The Danny DeVito Comedy That Brian De Palma Regrets Making

‘I should have just taken my money and walked’

Brian De Palma, the director behind CarrieScarface and The Untouchables, was sometimes criticized for “borrowing” from more accomplished directors like Alfred Hitchcock and Jean-Luc Godard. But he was a favorite of Roger Ebert and Pauline Kael, a sought-after director whose visual style led to offers to helm huge Hollywood hits like Fatal Attraction, Flashdance and Taxi Driveraccording to ScreenRant

De Palma, though, told Business Insider he had no regrets about turning down those smashes. But there is one career move that he’d like to take back. “Now a movie I wish I hadn't done was Wise Guys,” he explained. “The studio changed their minds and didn’t want to make it. They just wanted us to go away. I should have just taken my money and walked instead of dealing with a studio that didn’t want to make the movie.”

The screwball plot of Wise Guys is comically convoluted so let’s keep it to this: Danny DeVito and Joe Piscopo play two low-level mobsters and best pals who eventually are contracted to kill one another. Comedy stuff happens, as they say.  

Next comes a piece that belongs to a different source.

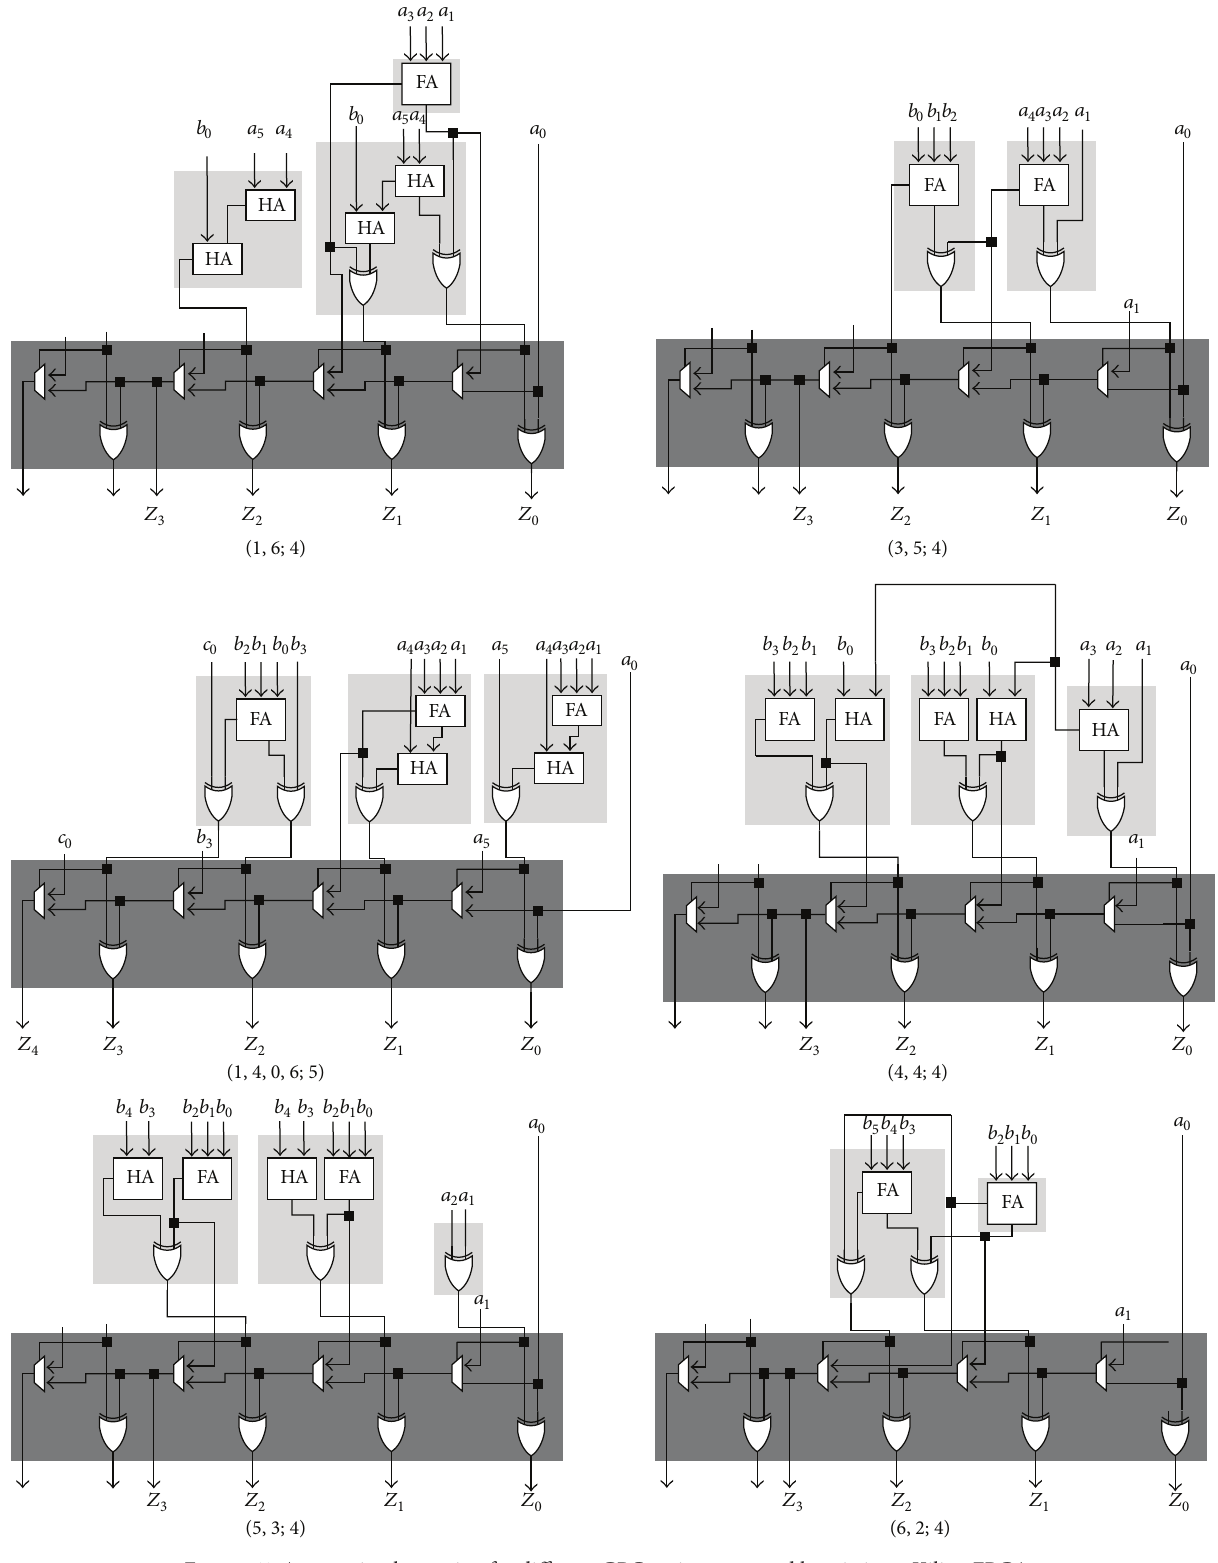
Figure 11: Area optimal mapping for different GPCs using proposed heuristic on Xilinx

Despite De Palma’s regrets, some thought Wise Guys was pretty good. Ebert gave it three-and-a-half stars, calling it “an abundant movie, filled with ideas and gags and great characters. It never runs dry. It never has the desperation of so many gangster comedies, which seem to be marching over the same tired ground. This movie was made with joy, and you can feel it in the sense of all the actors working at the top of their form.”

Ebert reserved special praise for De Palma. “I wouldn’t have suspected that he had this comedy in him,” wrote the critic. “Now here’s this polished, confident comedy that never seems to go wrong.”

So what’s the problem? Ebert was in the minority, for one. Wise Guys sits at a lousy 31 percent on Rotten Tomatoes. Most reviews from forgotten 1980s comedies don’t make their way online, but Rotten Tomatoes’ critic blurbs provide the general consensus:

  • “A lame Mob comedy, proving Piscopo is not movie material.”
  • “Brian De Palma, who made some funny movies years ago, seems to have lost his touch.”
  • “A waste of celluloid.”

But De Palma’s real issue seems to be with the studio. MGM clearly lost interest in the film after it inked the contracts, and the director could see the writing on the wall. What’s the use of pouring your heart and soul into a movie only to discover MGM had no interest in promoting it? Good or bad, a movie without studio backing is unlikely to find an audience. 

It’s either that or De Palma really hated working with Joe Piscopo.